## Извлечённый текст
В период служения главнокомандующим вооруженными силами НАТО в Европе американский генерал Джон Шаликашвили никак не желал реагировать на горячие призывы-напоминания со стороны Грузии о его принадлежности к грузинской диаспоре, а это означает, что он и не был представителем этой диаспоры. Он был просто американцем с давними грузинскими корнями, о которых ему напоминала только фамилия (возможно, не всегда в позитивном контексте в процессе продвижения по службе). Уход в отставку и появление свободного времени вызвали у генерала интерес к Грузии, особенно после получения в реституцию дедовского дома и приглашения президента Э.Шеварднадзе дать консультацию в строительстве грузинской национальной армии. Тогда американский генерал уже начал вести себя как представитель диаспоры. Именно так появились американские пенсионеры и более молодые предприниматели от диаспоры в должности президентов и министров ряда постсоветских государств или сепаратистских регионов (как, например, американцы в должности президентов стран Балтии, иорданец Юзеф в должности дудаевского министра иностранных дел или американец Хованисян в той же должности в Армении). Один из моих аспирантов Рубен К., работающий в московском представительстве непризнанного образования – Нагорно-Карабахской Республики, так и признался мне еще в начале 1990-х годов: «Из-за событий в Карабахе и я решил теперь стать армянином, хотя до того меня это все мало интересовало».

## Данные
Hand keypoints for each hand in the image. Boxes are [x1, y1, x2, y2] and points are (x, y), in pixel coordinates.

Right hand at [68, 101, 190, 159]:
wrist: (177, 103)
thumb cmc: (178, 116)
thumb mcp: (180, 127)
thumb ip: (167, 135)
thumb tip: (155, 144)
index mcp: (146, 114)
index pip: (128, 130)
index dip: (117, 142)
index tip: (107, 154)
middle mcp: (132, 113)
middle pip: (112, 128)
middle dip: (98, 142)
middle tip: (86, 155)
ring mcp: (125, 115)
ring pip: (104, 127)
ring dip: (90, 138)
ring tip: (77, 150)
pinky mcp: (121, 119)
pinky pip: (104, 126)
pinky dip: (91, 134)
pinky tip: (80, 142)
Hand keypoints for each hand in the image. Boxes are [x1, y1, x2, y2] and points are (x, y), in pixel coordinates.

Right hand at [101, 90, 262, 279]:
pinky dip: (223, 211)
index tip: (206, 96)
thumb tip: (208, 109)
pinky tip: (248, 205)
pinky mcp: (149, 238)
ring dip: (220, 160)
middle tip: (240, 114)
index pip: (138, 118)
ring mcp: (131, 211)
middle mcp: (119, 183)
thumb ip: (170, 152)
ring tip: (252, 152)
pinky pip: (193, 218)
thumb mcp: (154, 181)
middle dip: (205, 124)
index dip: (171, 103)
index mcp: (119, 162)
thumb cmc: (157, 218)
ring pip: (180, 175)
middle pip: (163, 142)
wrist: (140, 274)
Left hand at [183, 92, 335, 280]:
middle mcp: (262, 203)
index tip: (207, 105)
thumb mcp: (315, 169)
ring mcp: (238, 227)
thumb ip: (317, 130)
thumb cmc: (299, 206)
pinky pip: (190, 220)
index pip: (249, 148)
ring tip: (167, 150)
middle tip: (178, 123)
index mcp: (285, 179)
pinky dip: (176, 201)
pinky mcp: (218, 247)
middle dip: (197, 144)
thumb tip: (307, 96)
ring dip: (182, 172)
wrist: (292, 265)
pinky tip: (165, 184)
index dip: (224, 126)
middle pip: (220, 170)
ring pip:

## Что сделать
• a. Назовите всех людей, которые упомянуты в тексте о диаспоре по имени или фамилии.
• b. Напишите продолжение текста о диаспоре, начиная с места, где он обрывается.
Данные получены из другого источника и к тексту не относятся.

## Ответы по пунктам
• a. Джон Шаликашвили, Э. Шеварднадзе, Юзеф, Хованисян, Рубен К.

• b.
То, что диаспора – это не статистика и тем более не совокупность лиц с одинаково звучащими фамилиями, подтверждает еще одно мое наблюдение. В конце 1980-х годов я и мой коллега по институту Ю.В.Арутюнян были в США. В Нью-Йорке принимавшая нас проф. Нина Гарсоян, заведующая кафедрой армянских исследований, пригласила нас с Арутюняном 24 апреля в армянскую церковь отметить «самый памятный день для армян». «А что это у них за праздник?» – была первая реакция коллеги. Формально оба (Арутюнян и Гарсоян) могли считаться представителями армянской диаспоры: один – дальней, другой – ближней, или внутренней (до распада СССР). Более того, Ю.В.Арутюнян даже специально изучал армян-москвичей и дал интересный социально-культурный анализ этой части жителей города. Но в данном случае мы имеем принципиально два разных случая. Один – пример манифестируемого диаспорного поведения (не только регулярное посещение армянской церкви, но и интенсивное воспроизводство «армянскости» на территории США и за ее пределами); другой – пример молчаливой этничности низкого уровня, когда человек по культуре, языку и личному участию в социальном производстве (один из ведущих советских, российских ученых-социологов) – скорее русский, чем армянин, и никак не участвует в дискурсе по поводу армянской диаспоры. В статистику армянского зарубежья (даже в собственных трудах) он может попасть, но представителем диаспоры не является.